18/10/2023 Orcun Göksel, http://goksel.org/ Links to an external site.

Title: Numerical problems and deep learning in the modeling and simulation of imaging and biomechanics

Abstract:

In this talk, I will give highlights from our research on different numerical problems.  I'll start with the modeling and simulation of biomechanics for deformable soft tissues.  I will demonstrate finite-element based real-time, interactive simulators for medical training as well as the problem of generating discretized 3D anatomical models for such simulations.  I will present a reinforcement learning solution for the dynamic control of complex musculoskeletal biomechanical models.

While biomechanical simulations solve forward problems, biomechanical tissue characterization such as for clinical diagnosis often involves inverse problems, aiming to estimate intrinsic tissue parameters given observations typically from medical imaging such as ultrasound.
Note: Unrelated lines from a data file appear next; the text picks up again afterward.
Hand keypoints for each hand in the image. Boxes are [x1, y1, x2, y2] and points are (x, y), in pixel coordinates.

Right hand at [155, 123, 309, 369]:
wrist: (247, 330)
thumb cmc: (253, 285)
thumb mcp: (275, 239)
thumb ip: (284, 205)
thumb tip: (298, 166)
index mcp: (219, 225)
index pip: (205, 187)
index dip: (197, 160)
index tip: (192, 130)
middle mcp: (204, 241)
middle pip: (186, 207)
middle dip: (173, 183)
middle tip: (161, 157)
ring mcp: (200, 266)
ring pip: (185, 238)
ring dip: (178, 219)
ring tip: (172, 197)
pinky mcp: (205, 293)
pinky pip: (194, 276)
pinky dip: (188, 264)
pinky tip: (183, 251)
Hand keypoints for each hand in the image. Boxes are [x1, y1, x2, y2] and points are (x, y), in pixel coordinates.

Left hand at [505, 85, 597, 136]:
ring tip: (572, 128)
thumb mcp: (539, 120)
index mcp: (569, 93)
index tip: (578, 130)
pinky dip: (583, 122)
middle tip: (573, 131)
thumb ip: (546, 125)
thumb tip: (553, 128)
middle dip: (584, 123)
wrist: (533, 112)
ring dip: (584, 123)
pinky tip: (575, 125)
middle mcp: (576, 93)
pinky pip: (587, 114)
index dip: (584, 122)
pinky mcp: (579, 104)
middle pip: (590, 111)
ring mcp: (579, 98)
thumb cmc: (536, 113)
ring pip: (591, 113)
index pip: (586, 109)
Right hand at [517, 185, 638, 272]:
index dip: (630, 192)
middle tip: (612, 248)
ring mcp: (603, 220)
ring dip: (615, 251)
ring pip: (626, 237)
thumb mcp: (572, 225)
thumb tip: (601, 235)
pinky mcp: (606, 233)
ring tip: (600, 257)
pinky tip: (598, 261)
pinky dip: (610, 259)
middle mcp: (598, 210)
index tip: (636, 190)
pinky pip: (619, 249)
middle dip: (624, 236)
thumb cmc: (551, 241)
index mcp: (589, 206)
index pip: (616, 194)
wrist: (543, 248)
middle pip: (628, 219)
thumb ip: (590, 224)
In this context and for the general solution of inverse problems, I will present variational neural networks for loop unrolling iterative optimization techniques. These can then utilize known forward models and lead to non-black-box solutions that are explainable and generalizable.


4/10/2023 Anders Bergman, https://www.katalog.uu.se/empinfo/?id=N1-1159 Links to an external site.
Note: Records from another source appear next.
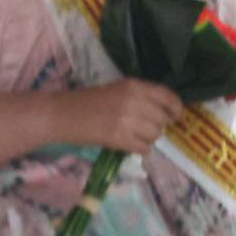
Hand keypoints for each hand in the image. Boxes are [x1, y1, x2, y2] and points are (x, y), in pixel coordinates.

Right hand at [66, 79, 183, 154]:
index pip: (168, 97)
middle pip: (162, 119)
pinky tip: (131, 146)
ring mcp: (127, 120)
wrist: (61, 114)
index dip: (175, 109)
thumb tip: (162, 113)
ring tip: (134, 137)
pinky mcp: (119, 138)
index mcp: (133, 86)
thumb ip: (138, 97)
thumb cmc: (85, 101)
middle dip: (157, 126)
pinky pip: (144, 147)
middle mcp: (134, 101)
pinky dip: (140, 149)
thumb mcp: (115, 90)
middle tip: (143, 128)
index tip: (174, 116)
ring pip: (155, 135)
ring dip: (148, 138)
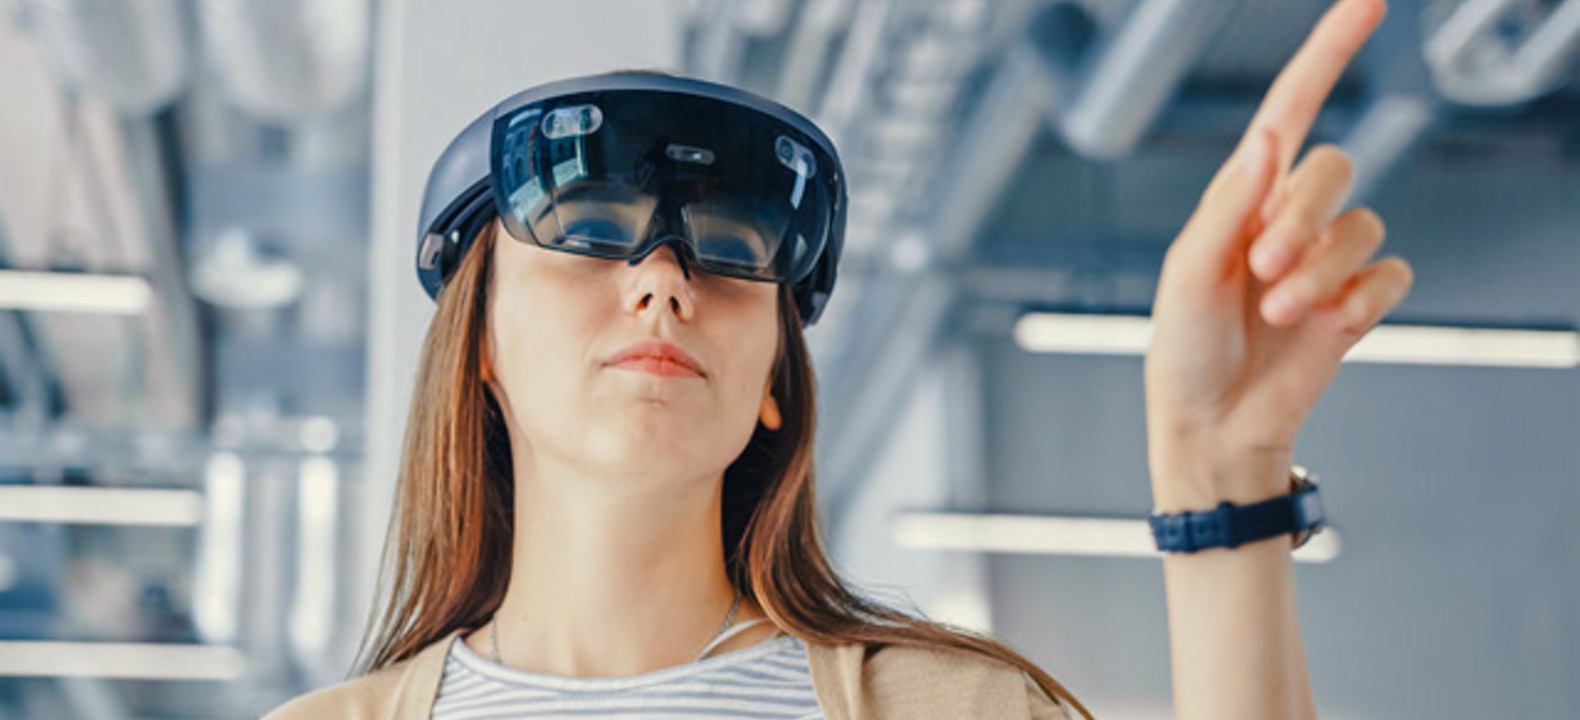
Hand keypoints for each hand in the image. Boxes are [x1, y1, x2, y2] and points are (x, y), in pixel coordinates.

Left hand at [1144, 0, 1414, 509]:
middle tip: (1260, 270)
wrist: (1212, 424)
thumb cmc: (1183, 349)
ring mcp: (1327, 259)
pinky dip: (1357, 302)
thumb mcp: (1187, 272)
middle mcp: (1288, 217)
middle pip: (1336, 167)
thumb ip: (1229, 204)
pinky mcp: (1356, 302)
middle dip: (1301, 217)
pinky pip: (1390, 275)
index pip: (1292, 108)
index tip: (1370, 2)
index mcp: (1241, 196)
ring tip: (1276, 310)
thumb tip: (1270, 137)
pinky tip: (1323, 329)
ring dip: (1320, 271)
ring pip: (1364, 225)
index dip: (1328, 53)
Title: Numerical modelling of magnetic phenomena at the atomic scale

Abstract:

Magnetic phenomena exist over a vast range of scales, ranging from the geomagnetic reversal that stretches over millennia to sub-picosecond electron dynamics. In this seminar we will introduce how dynamical processes of magnetic materials can be simulated on the atomic scale. We will further discuss key ingredients for these simulations including how to efficiently and accurately solve the governing Landau-Lifshitz equation and how to realistically model stochastic temperature fluctuations. To showcase the complex phenomena that can be described with these methods, we will also present recent results on novel spin-glass systems.


27/9/2023 Josefin Ahlkrona, https://www.su.se/profiles/joah8451-1.417812 Links to an external site.
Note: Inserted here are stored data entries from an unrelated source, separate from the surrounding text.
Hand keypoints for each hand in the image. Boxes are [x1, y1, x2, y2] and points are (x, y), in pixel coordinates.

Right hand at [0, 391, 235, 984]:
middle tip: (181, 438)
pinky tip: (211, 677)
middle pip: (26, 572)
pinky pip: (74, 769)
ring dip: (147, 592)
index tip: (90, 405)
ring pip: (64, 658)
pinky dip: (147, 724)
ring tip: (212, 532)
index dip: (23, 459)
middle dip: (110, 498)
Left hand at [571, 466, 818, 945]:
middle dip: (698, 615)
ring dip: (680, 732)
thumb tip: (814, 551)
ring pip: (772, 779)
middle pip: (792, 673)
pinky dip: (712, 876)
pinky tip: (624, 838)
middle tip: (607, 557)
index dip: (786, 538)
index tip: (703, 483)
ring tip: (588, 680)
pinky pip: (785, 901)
Title: Numerical methods for ice sheet models

Abstract:

Better computer models of ice sheets in contact with the warming ocean are needed in order to reduce the uncertainty in estimates of future sea level rise. We focus on finite element modelling of ice and its interaction with the adjacent ocean, using mathematical models of high accuracy. Such accurate models are needed to describe the feedbacks between ice the warming ocean, but are too expensive to use for large-scale simulations of Greenland and Antarctica over the relevant time spans of hundreds to thousands of years. This talk gives an overview of our work on improving the efficiency of models. We present work on stable time stepping of the moving ice/atmosphere interface, coupling with the ocean, and preconditioning of the arising (non)-linear systems.